Cross testified in court about the fallout from Hastert's actions, saying he was "devastated."
"I tried to figure out why Coach Hastert had singled me out. I felt terribly alone. Today, I understand I did nothing to bring this on, but at age 17, I could not understand what happened or why," Cross said back in 2015.
"You made a difference in Illinois, kids in the future are going to see justice because of you and what you did, and hopefully some people out there will watch this show, find out what the laws are in their state, try to change it," Tapper told Cross. "So, thank you, Scott."

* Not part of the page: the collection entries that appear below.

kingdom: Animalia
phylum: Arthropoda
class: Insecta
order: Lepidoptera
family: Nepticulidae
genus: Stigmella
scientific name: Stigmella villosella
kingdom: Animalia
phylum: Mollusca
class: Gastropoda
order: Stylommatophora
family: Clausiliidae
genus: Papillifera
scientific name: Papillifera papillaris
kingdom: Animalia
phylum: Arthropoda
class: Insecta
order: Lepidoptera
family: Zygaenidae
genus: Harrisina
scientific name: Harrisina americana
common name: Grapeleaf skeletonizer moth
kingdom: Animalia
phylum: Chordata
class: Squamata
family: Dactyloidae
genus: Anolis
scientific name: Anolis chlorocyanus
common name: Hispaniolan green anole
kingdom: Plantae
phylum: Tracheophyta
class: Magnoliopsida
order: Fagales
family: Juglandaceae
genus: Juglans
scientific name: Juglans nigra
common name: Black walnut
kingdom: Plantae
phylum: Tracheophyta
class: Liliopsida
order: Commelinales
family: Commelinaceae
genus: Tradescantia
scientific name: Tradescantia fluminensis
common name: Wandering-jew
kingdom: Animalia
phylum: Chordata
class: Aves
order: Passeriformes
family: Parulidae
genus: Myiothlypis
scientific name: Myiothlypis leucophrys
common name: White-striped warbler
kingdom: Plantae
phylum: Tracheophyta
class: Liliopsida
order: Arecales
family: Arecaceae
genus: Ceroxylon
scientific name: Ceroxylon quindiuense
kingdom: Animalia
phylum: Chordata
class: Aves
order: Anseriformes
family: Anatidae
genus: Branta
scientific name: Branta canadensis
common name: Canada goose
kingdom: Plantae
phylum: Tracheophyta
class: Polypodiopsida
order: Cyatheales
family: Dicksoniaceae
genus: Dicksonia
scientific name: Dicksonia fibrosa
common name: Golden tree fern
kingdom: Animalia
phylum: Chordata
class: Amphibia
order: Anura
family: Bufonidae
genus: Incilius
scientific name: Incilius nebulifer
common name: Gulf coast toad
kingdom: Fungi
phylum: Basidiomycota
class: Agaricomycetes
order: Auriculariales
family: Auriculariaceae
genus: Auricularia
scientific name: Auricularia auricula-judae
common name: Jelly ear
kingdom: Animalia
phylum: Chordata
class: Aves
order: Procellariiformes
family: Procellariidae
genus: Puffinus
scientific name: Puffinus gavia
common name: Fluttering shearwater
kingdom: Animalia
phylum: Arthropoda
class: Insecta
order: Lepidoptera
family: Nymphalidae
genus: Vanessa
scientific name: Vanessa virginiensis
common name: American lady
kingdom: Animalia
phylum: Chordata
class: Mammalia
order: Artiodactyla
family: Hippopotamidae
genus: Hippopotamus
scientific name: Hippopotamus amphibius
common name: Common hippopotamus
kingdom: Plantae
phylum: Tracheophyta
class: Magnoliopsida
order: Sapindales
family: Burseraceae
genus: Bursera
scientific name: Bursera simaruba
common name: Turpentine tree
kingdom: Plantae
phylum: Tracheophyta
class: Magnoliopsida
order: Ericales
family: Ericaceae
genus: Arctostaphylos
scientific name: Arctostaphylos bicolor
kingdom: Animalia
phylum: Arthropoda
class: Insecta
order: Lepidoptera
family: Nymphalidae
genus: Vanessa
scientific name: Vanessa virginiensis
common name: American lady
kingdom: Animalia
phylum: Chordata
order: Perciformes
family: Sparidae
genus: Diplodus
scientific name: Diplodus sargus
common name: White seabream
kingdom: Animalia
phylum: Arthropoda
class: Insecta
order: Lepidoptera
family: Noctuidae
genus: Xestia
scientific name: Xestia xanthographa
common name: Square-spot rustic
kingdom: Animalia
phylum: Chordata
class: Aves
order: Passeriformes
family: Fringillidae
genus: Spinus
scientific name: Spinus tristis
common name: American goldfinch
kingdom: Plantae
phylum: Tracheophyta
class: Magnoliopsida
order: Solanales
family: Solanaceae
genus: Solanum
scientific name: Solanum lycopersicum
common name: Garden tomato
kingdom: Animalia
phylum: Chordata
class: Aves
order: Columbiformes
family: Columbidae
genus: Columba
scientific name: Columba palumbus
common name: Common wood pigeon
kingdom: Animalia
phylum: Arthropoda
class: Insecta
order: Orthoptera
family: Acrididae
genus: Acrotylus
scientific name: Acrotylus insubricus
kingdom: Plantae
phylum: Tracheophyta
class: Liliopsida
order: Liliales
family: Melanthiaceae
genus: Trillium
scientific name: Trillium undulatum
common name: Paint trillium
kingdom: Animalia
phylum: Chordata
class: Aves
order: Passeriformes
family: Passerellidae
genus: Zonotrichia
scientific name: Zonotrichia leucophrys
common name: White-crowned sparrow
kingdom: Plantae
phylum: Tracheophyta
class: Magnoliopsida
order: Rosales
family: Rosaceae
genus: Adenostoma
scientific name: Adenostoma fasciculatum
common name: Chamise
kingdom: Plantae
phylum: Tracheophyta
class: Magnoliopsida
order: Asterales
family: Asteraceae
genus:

What began as a look into questionable financial transactions eventually lead investigators to unearth a sexual abuse cover-up by Hastert.
Despite admitting to sexually abusing boys while working as a teacher and coach at an Illinois high school, he was never charged for any sexual crimes because the state's prior statute of limitations law barred prosecution.
The case came to light following a newspaper article in 2012 that involved allegations that Hastert was using taxpayer funds for personal use, FBI Special Agent Michael Anderson told CNN.
"He didn't tell us the truth when we met with him," Anderson said about the first interview with Hastert. "But he did welcome us, you know, into his home. And we got quite a bit of information that ultimately resulted in one of the charges against him, which was lying to the FBI."
Keen investigative work by the Internal Revenue Service, the FBI and the US Attorney's Office eventually discovered Hastert had agreed to pay $3.5 million in hush money to one individual in exchange for the former student's silence. Cross did not accept hush money from Hastert.
The IRS revealed that Hastert had been regularly withdrawing just under $10,000 in cash to give to a former student -- the dollar amount specific to avoid bank reporting requirements. This raised flags to investigators.
"Everything we do, we follow the money. In fact, the question we ask when we see suspicious activity is why. You know, why it's -- why would a rational person be taking out $9,000 over a three-year period of time more than 100 times," James Robnett, the IRS criminal investigation special agent in charge, said.
In addition to the prison sentence, Hastert also was eventually ordered
to pay $250,000 to a victims fund.
He was elected
to the US House of Representatives, where he served from 1987 to 2007. He served as speaker from 1999 to 2007.